Я сунул его трубку себе в рот. Затянулся. За раскаленной чашей трубки перед моими глазами я видел еще горящие вдали пожары. Животные убегали от огня, возможно, чтобы больше никогда не вернуться. Я втягивал в себя дымок и раскалялся, я думал, не сказать ли ему, что смеяться тут нужно по иному поводу: он и тысячи других всего лишь в прошлом году пришли разорять эту землю, а теперь объявили ее своей, тогда как эта земля принадлежала мне, и Билли, и индейцам, и тиграм, и бизонам, а теперь горела… и тут мне в голову пришло словечко твоей ма. «Справедливость». Я пожелал ему спокойной ночи.
План твоей ма проводили в жизнь только я и она. Две сотни людей были заперты в здании, а твоя ма сказала, что нам все равно не нужно им ничего говорить. Сказала, лучше позволить им спать спокойно. Сказала – нетерпеливо тряхнув головой, – она знает, так для них будет лучше. Сказала, они будут ей благодарны.
Она попросила меня научить ее слову, которым это называется. Не «ложь», не «лжец». Что-нибудь помягче. Я научил ее слову «тайна».
Мы ускользнули, держась за руки. Кивнули человеку, стоявшему на страже. Мы пошли на холмы, сгрудившиеся вокруг стоянки провожатых. Там мы набрали полные руки сухих растений и сплели из них дорожку, мы проложили ее так, чтобы огонь прошел по ней. Мы окружили стоянку провожатых сухим кустарником, травой, которая сплелась так плотно, что могла гореть долго, угрожающе потрескивая головками чертополоха. Высокая трава скрывала наши намерения – и мы построили круг, ограду, тюрьму из горючих растений, пламя от которых поднимется выше стен. Требовалась только искра, чтобы поджечь все это.
И в ходе этой ужасной подготовки мы лежали ничком и тихонько перешептывались. Если бы охранники удосужились посмотреть в нашу сторону, они увидели бы только раскачивающуюся над нами траву, точно так она раскачивается, когда по ней проходят любовники.
Когда пришло время моей вахты, я занял свое место у здания. Двое охранников вернулись на стоянку. Они принялись за еду. Твоя ма, невидимая для них, лежала в начале длинной дорожки из сушняка, она и высекла искру из кремня.
Эту историю тяжело рассказывать, девочка Люси. Даже мне. Плоти у меня не осталось, и я вроде бы не должен чувствовать боли, но это воспоминание болит.
Мы собирались обменять две жизни на две. Но у огня были свои соображения на этот счет. Пламя вспыхнуло так, будто оно было не пламя, а нечто живое: огромный зверь взметнулся ввысь, оранжевые языки огня, прорезаемые темными полосами дыма. Зверь, рожденный на холмах, рожденный яростью, которую должна почувствовать на себе эта земля. Этот зверь явно был не из ручных. Ты когда-нибудь загоняла в угол зверя, девочка Люси? Даже мышь повернется и укусит в последний момент, когда поймет, что смерть рядом. Я клянусь тебе, девочка Люси, что холмы под этот треск и дым родили тигра.

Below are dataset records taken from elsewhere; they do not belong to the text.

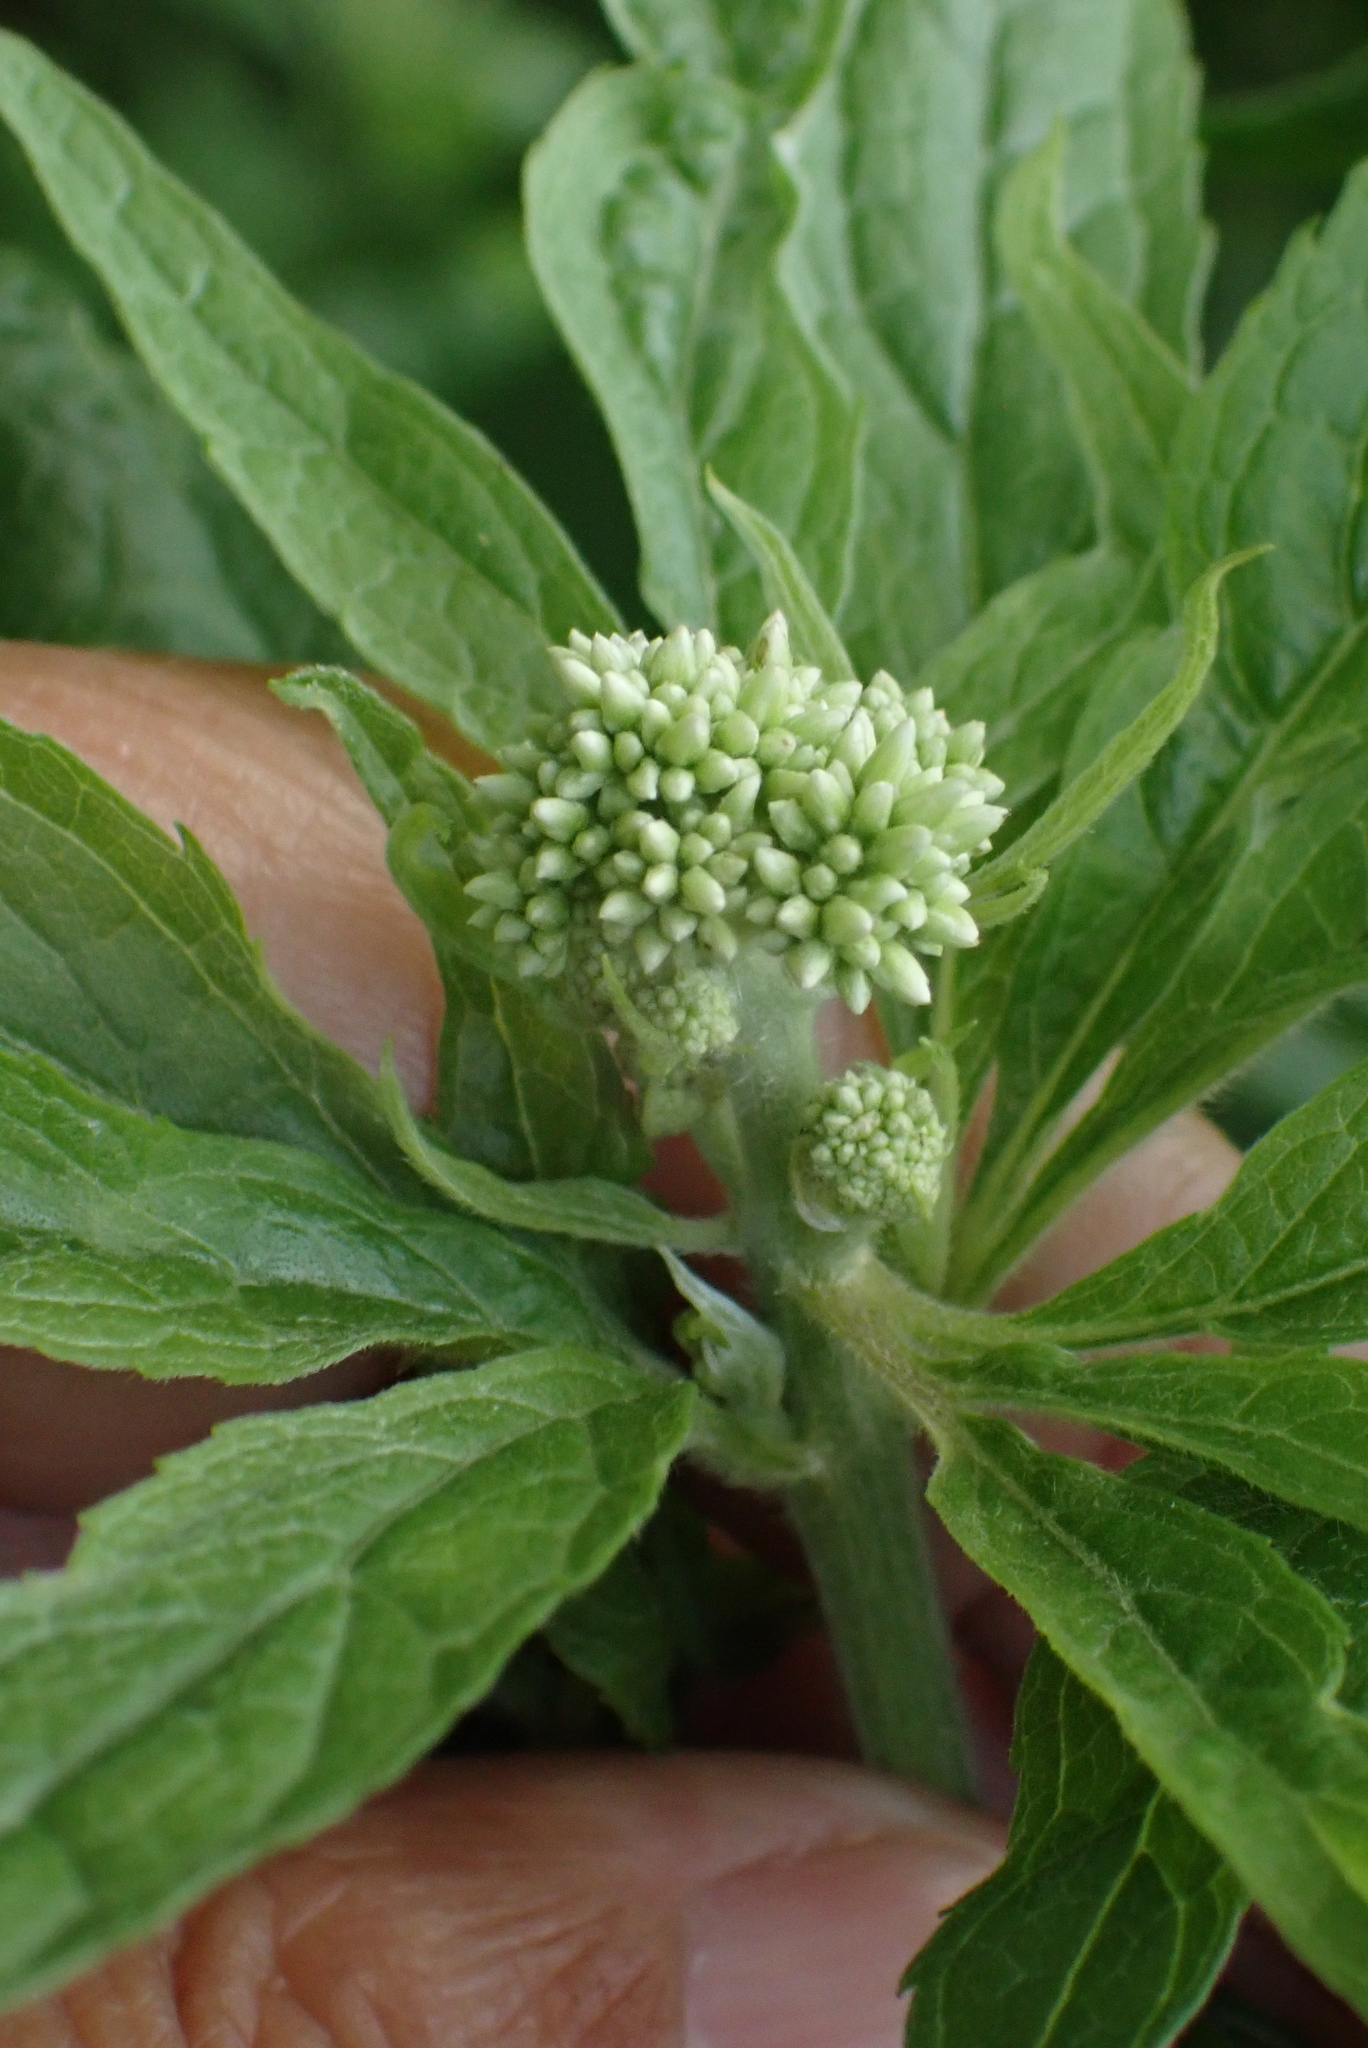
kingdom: Plantae
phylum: Tracheophyta
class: Magnoliopsida
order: Asterales
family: Asteraceae
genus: Eupatorium
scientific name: Eupatorium cannabinum
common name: Hemp-agrimony
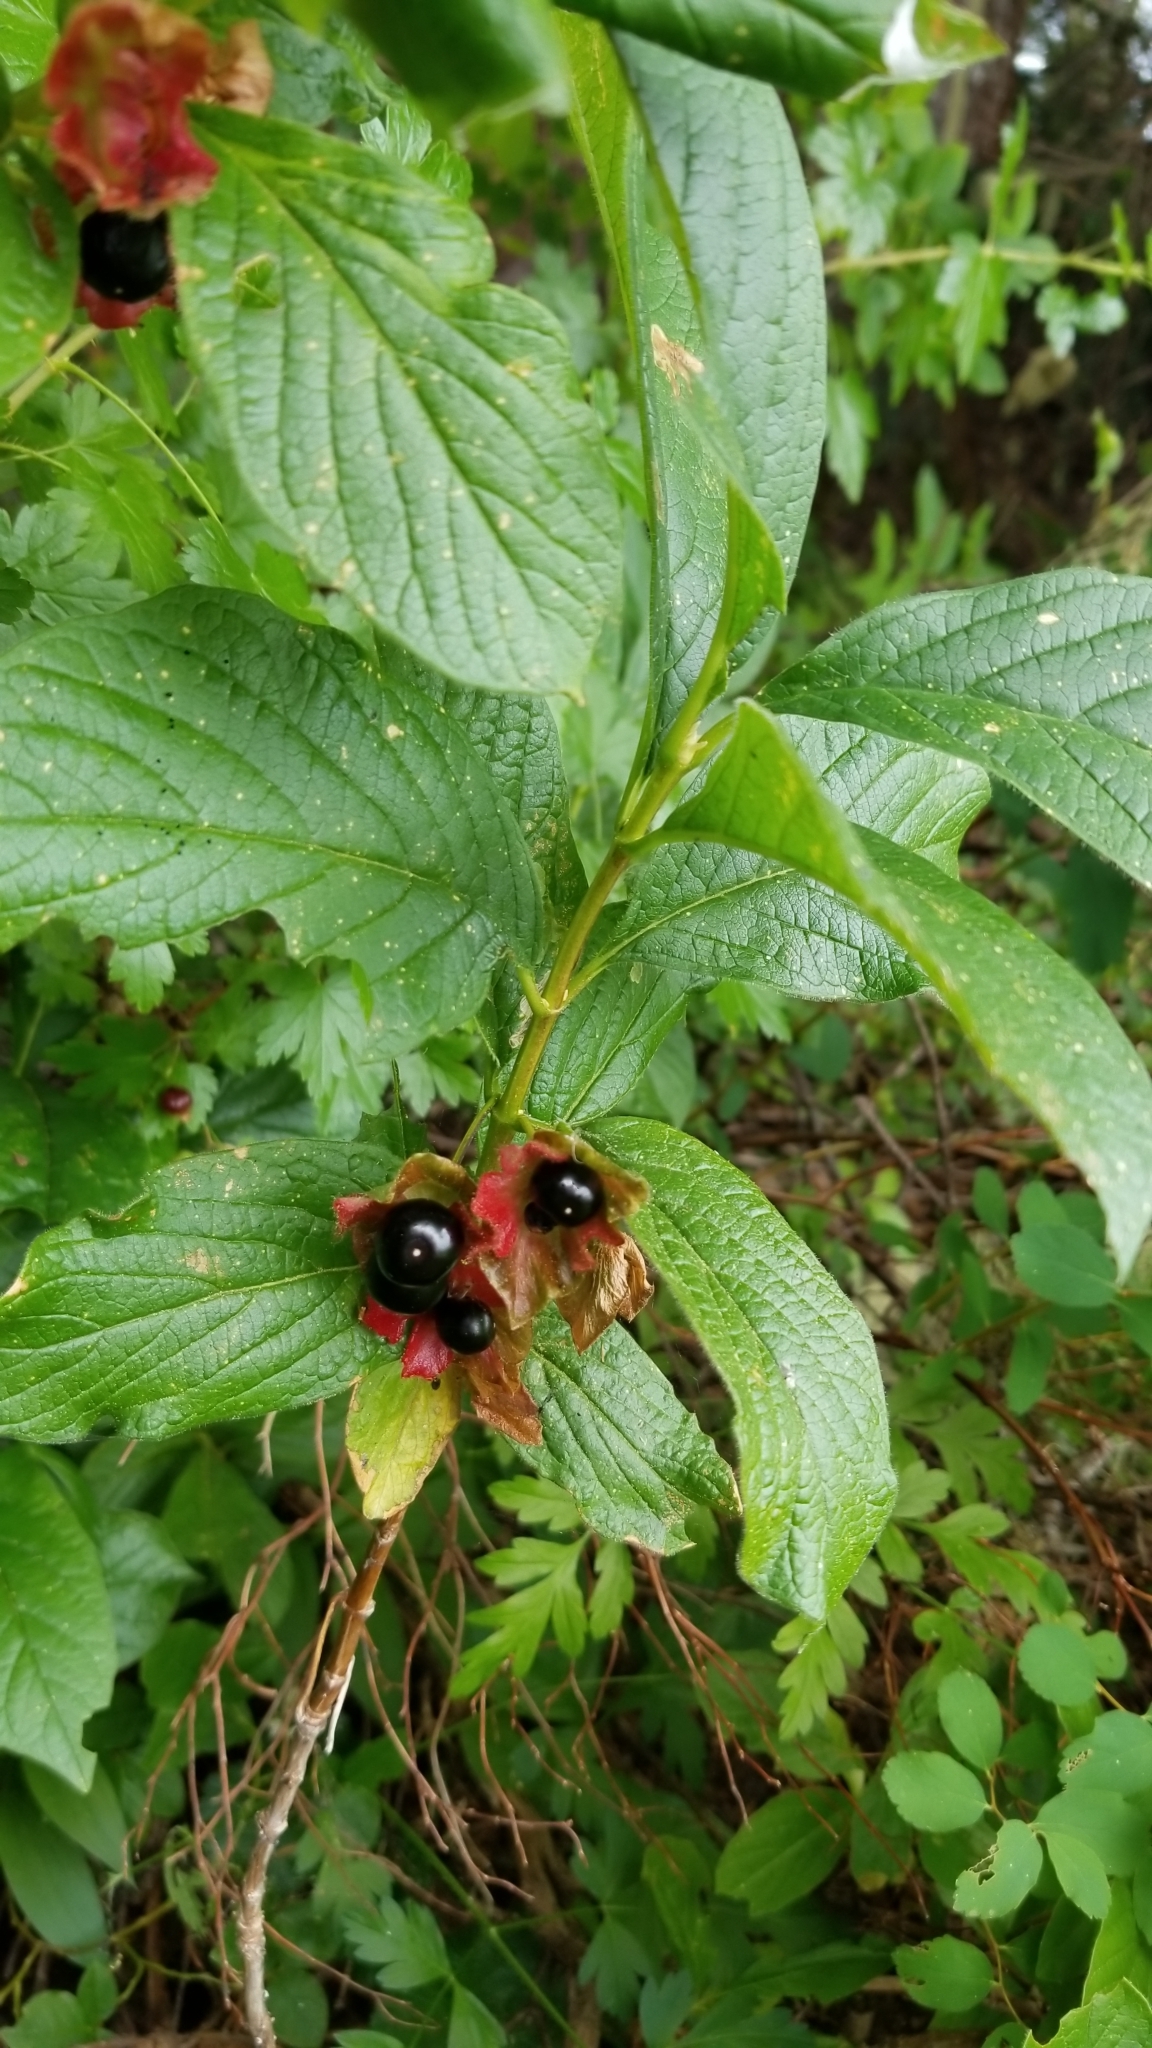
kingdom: Plantae
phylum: Tracheophyta
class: Magnoliopsida
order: Dipsacales
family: Caprifoliaceae
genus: Lonicera
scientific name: Lonicera involucrata
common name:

Я видел, как пламя покатилось вниз по склону. Я видел черные очертания двух провожатых, бежавших от огня. Но недостаточно быстро. Пламя быстро нашло сухой круг, выложенный нами, и поглотило стоянку охранников.
Я тогда радостно заулюлюкал, видя твою ма, которая выбежала из своего схрона и понеслась к нашему озеру.
Огонь, покончив со стоянкой, направился, как мы и планировали, к ручью. Мы полагали, что он умрет в воде. Тихой смертью.
Но тут переменчивый ветер задул сильнее, чем мы могли предполагать. Ветер раздул огонь – тот поднялся еще выше. Я видел, как этот зверь поднял свою длинную огненную лапу и перешагнул через ручей.